Sueño Perro: Instalación Celuloide de Alejandro G. Iñárritu
(2025)| Country | |
| Premiere: World | September 18, 2025 |
| Premiere: USA | February 22, 2026 |
Description
In celebration of the 25th anniversary of Amores Perros (2000), Inarritu’s legendary debut feature, "Sueño Perro" brings to light never-before-seen footage which speaks to Amores Perros' enduring themes of love, betrayal, and violence. These gritty vignettes, once abandoned on the cutting room floor and conserved for a quarter of a century in the film archives at the National Autonomous University of Mexico, capture the charged and interconnected sociopolitical realities of Mexico City, still relevant decades later.
Drawing on the raw power and visual poetry of these forgotten images, Iñárritu reimagines their impact through a mosaic of celluloid and sound. At the heart of the installation is a deep reverence for the materiality of 35 mm film, whose physical grain, flicker, and warmth evoke a deep sense of nostalgia.

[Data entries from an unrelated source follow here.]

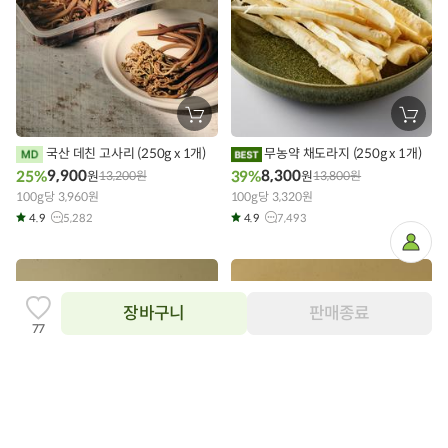
장
장
바
바
구
구
국산 데친 고사리 (250g x 1개)
무농약 채도라지 (250g x 1개)
니
니
에
에
9,900
8,300
25%
39%
원
13,200
원
원
13,800
원
담
담
100g당 3,960원
기
100g당 3,320원
기
4.9
5,282
4.9
7,493
마
이
페
이
지
장바구니
판매종료
찜
77
하
기
추
가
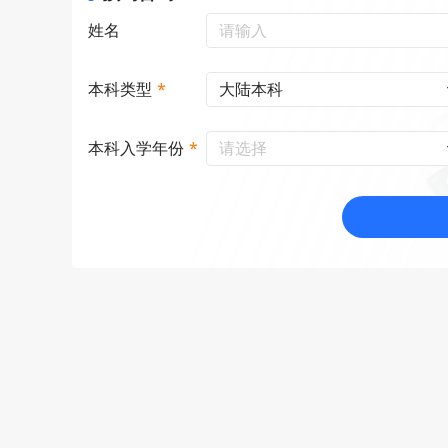
姓名
大陆本科
本科类型
*
请选择
本科入学年份
*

"Sueño Perro" marks Fondazione Prada’s third collaboration with Iñárritu, who conceived the film program "Flesh, Mind and Spirit" in Seoul (2009) and Milan (2016), and the experimental VR installation "CARNE y ARENA" in Milan (2017), which was part of the official selection of the 2017 Cannes Film Festival and awarded a special Oscar by the Board of Governors of the Academy of Motion Picture Arts and Sciences. As stated by Miuccia Prada, President and Director of Fondazione Prada, "With this project, we aim to open new perspectives on Iñárritu's work and on a film that, from its very start, combined the force of realism with the density of symbolism. Twenty-five years after it was released, Amores Perros continues to speak to the present and to capture, with visual and emotional power, the full complexity of the world we live in."

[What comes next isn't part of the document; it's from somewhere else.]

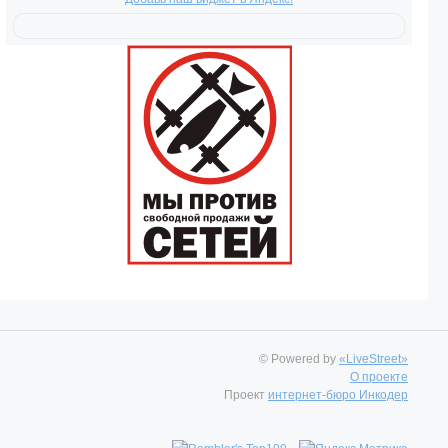
© Powered by
«LiveStreet»
О проекте
Проект
интернет-бюро Инкодер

As explained by Iñárritu, "Over a million feet of film were left on the cutting room floor during the editing of Amores Perros. These intensely charged images, sixteen million still frames, were buried in the UNAM film archives for 25 years. On the occasion of the film’s anniversary, I felt compelled to revisit and re-explore these abandoned fragments, with the grain and the ghosts of celluloid which they hold. Stripped of all narrative, this installation is not a tribute, but a resurrection -an invitation to feel what never was. Like meeting an old friend we have never seen before."